What should we make of Uber’s bid to go cashless in Nigeria?

Even though 2016 is just two weeks old, the world’s sexiest startup Uber seems to be sweating already in Nigeria. A few days after Christmas, Uber increased its price in Lagos and now the company is reportedly testing its cash payment option that may make Nigeria the seventh country in the world where Uber is accepting cash.

Uber prides itself as a service that does not require users to pull out their wallet and this has been largely (and profitably) accepted in many countries of the world. Elsewhere though, there is still a high reluctance among targeted Uber users to put up their credit card details. Such cities include Hyderabad in India which last May became the first city where Uber is accepting cash followed by 21 other Indian cities where Uber is operating.

The cash payment feature has also been extended to Bandung, Indonesia and Manila, Philippines. In Africa, Uber has tested and rolled out the feature in Kenya’s capital city of Nairobi and Nigeria’s commercial capital city of Lagos is set to be next as the company is testing the feature with some of its users.

During the test period, some Uber users in Lagos will see an in-app cash payment option. When this is selected, the driver will be notified at the beginning of the trip and when it ends to collect the cash payment.

Uber had not revealed that the reluctance of many Nigerians to put their card details on its platform to allow them to access the company’s cashless services was a big issue. In fact, last year at an interactive session with Ventureburn and others, the head of the company’s operations in Nigeria, Ebi Atawodi affirmed the company was recording exponential growth in Nigeria in terms of number of drivers and riders that are using the service.

She also expressed confidence in the level of advancement of the payment system of Nigerian banks which she said is more advanced than those of other emerging markets.
“Lagos is surprising the world, payments are going through in Lagos and Nigerian banks are moved ahead of their counterparts in other emerging markets. They deserve to be commended,” she said.

These and other issues make many tech industry watchers in Nigeria to wonder why Uber is now considering to add the cash payment feature to boost its operations in Lagos. Many reasons come to mind.

The first and obvious one is the desire to attract more people to use Uber in Lagos.

The launch of Uber in Lagos, many believe, crippled the activities of Easy Taxi and Afrocab, yet many Lagos residents are not using Uber. It is also safe to say that more people use other forms of car hire services than Uber. This category of people, to a large extent, are those that Uber will be going after with this new cash payment feature. Even though Uber is not making its Lagos figures public (yet), it is safe to say that it is going to want more users.

Another reason for this action could be Uber finally succumbing to the growing request for the addition of the cashless payment option. Trust is still a very big issue in Nigeria’s tech space – so big it is limiting the growth of many sectors including ecommerce and this could be traced to those days when Nigeria was notorious for online fraud and the government appeared helpless – technologically, legally and policy-wise – to combat cybercrimes forcing individuals to be the ones taking responsibility for their cyber safety. Armed with this information, Uber may now be letting its users in Nigeria to know that it empathizes with them and would want them to still use its service even if it means reneging its founding objective to make its rides cashless.
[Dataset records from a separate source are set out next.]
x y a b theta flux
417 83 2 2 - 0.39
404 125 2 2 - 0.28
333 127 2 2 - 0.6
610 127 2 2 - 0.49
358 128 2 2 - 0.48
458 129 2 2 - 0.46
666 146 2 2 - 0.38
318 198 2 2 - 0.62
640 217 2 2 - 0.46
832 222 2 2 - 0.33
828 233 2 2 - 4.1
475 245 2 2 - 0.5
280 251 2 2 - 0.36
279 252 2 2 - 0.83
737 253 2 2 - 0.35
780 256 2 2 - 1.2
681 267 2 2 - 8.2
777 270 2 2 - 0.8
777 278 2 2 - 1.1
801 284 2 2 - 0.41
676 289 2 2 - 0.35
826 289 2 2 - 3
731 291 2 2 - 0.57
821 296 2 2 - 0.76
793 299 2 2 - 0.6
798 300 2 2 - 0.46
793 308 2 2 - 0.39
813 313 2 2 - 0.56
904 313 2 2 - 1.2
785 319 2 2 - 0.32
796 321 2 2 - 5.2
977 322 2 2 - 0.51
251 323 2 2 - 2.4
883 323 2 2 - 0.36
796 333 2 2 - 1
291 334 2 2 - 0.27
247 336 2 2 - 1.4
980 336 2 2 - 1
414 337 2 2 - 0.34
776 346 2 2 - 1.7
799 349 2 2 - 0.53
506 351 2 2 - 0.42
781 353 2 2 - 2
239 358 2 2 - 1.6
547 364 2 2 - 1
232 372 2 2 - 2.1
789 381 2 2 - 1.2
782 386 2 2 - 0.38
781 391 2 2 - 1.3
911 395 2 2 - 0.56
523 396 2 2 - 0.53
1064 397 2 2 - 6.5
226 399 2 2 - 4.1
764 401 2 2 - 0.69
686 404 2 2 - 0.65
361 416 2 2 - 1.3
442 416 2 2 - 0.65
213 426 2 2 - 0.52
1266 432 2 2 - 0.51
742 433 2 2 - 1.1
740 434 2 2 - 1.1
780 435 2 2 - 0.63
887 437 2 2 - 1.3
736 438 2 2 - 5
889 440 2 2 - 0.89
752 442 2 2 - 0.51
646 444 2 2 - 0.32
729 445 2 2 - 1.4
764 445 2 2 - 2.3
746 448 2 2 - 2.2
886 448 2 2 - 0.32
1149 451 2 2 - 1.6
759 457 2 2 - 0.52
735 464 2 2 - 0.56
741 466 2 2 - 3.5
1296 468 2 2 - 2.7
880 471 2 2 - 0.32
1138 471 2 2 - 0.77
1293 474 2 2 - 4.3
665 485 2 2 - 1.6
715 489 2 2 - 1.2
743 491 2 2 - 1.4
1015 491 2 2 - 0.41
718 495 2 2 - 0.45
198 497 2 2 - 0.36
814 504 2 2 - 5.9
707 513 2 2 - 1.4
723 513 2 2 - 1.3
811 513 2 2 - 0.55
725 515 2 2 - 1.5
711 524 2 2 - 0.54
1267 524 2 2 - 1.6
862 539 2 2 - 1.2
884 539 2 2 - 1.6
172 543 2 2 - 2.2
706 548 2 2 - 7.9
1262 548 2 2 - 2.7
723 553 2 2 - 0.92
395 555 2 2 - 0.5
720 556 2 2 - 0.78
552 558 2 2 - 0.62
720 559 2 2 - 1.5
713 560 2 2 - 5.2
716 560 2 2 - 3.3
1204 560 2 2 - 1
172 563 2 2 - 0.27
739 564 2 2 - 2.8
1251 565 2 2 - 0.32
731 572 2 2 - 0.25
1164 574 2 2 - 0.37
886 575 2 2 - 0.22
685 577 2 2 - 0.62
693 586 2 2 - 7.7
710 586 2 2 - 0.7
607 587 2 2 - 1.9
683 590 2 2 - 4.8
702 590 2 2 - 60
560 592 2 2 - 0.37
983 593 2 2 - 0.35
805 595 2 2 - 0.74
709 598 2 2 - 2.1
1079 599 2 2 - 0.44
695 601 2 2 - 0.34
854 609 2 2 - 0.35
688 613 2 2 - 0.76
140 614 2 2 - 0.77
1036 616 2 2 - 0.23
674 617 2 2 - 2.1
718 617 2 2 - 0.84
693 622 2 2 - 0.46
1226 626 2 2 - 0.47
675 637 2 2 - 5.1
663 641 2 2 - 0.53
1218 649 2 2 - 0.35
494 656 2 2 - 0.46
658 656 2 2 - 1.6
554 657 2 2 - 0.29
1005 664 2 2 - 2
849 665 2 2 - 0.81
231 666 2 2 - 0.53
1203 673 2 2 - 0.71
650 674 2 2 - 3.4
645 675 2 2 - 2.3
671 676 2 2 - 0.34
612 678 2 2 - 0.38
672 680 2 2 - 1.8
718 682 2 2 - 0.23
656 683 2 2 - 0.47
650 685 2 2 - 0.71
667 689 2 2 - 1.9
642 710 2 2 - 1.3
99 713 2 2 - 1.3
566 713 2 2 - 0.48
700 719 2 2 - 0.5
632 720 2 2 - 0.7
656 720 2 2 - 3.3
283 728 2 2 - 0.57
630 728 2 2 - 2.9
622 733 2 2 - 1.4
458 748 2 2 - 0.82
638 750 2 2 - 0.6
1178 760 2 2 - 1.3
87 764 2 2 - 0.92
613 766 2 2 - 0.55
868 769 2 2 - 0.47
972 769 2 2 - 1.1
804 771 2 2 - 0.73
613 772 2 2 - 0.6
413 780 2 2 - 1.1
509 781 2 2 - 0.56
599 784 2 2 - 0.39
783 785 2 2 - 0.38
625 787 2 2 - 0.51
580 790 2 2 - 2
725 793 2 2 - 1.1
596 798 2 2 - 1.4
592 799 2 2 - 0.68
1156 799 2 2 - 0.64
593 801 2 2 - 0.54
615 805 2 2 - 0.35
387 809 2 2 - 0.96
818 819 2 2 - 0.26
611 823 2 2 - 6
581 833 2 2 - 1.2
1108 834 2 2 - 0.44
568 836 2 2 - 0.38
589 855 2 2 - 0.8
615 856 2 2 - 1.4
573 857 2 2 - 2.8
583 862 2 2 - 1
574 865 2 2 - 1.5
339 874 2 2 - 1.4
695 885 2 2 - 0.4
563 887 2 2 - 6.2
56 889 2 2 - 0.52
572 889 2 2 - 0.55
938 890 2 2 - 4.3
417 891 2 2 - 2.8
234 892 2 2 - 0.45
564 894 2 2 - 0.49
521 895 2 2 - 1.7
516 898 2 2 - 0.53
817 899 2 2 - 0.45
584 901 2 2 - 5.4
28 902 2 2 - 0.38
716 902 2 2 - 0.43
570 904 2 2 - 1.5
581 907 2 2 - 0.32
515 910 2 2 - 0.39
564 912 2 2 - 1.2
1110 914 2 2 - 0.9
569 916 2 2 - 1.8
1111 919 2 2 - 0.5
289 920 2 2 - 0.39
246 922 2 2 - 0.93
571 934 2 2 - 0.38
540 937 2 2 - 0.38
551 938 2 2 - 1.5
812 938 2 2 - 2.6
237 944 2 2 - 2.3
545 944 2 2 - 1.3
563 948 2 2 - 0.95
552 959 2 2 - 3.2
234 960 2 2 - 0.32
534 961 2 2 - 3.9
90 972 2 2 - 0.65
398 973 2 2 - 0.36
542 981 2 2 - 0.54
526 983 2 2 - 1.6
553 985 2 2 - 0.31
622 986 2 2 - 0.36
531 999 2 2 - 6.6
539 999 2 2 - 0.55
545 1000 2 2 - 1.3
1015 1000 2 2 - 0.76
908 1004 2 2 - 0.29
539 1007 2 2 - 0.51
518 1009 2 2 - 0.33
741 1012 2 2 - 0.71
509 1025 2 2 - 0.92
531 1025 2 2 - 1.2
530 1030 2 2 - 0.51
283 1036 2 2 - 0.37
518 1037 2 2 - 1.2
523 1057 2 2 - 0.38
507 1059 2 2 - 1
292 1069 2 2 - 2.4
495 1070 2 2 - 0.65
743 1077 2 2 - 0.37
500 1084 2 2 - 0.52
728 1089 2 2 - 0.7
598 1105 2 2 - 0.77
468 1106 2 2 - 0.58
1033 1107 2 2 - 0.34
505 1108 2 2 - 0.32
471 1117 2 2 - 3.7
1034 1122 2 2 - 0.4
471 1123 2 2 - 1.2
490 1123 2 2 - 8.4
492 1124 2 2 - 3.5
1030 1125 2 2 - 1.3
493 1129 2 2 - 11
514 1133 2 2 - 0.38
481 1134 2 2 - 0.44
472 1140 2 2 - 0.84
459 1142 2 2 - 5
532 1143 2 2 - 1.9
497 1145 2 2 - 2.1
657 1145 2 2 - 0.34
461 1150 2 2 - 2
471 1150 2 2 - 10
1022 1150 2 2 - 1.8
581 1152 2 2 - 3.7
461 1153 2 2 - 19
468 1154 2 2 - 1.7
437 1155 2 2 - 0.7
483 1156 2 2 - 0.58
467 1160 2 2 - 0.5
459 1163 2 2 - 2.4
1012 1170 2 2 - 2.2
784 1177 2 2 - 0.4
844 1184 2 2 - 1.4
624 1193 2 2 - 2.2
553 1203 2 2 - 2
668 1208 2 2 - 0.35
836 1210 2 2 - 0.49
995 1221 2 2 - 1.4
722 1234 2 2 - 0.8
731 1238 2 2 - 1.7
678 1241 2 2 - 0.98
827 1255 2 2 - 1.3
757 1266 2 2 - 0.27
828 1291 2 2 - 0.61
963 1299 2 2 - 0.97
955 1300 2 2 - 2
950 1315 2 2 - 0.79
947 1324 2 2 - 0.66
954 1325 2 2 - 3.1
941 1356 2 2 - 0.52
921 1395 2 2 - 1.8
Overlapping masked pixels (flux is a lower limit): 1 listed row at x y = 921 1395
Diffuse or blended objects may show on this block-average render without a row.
A clearer explanation of the cash payment moves by Uber was given by the company’s spokesperson that spoke to CNN on this subject.

“We know that cash is still the dominant payment option for millions around the world, especially in emerging markets and smaller cities. These ‘cash’ experiments are really exciting for us, given the success we’ve seen in these test markets and the potential that exists to take this even further into more cities around the world,” the spokesperson said.

New challenges

If Uber finally decides to fully introduce cash payments in Nigeria, it would have to contend with new challenges such as riders not having sufficient cash for the trip.
It is fair to say that not everyone can afford to use Uber in Lagos – including those that think they can afford it. Will they now be allowed to give the amount they have on them and use their card details to pay the rest? Would this not upset the Uber app dynamics?

What happens when a rider pays with fake currency notes? Will the riders be equipped with tools to easily detect the security features on Nigeria’s currency notes? What of currency notes in bad conditions, will the drivers be collecting such?

Furthermore, giving cash to drivers may tempt such drivers to spend part of the money; it could also pose significant risk to the safety of such drivers since no thief is currently after Uber drivers because they don’t collect cash. But when they finally begin to collect cash, how will Uber ensure they are not robbed while in Lagos traffic or by thieves posing as Uber riders?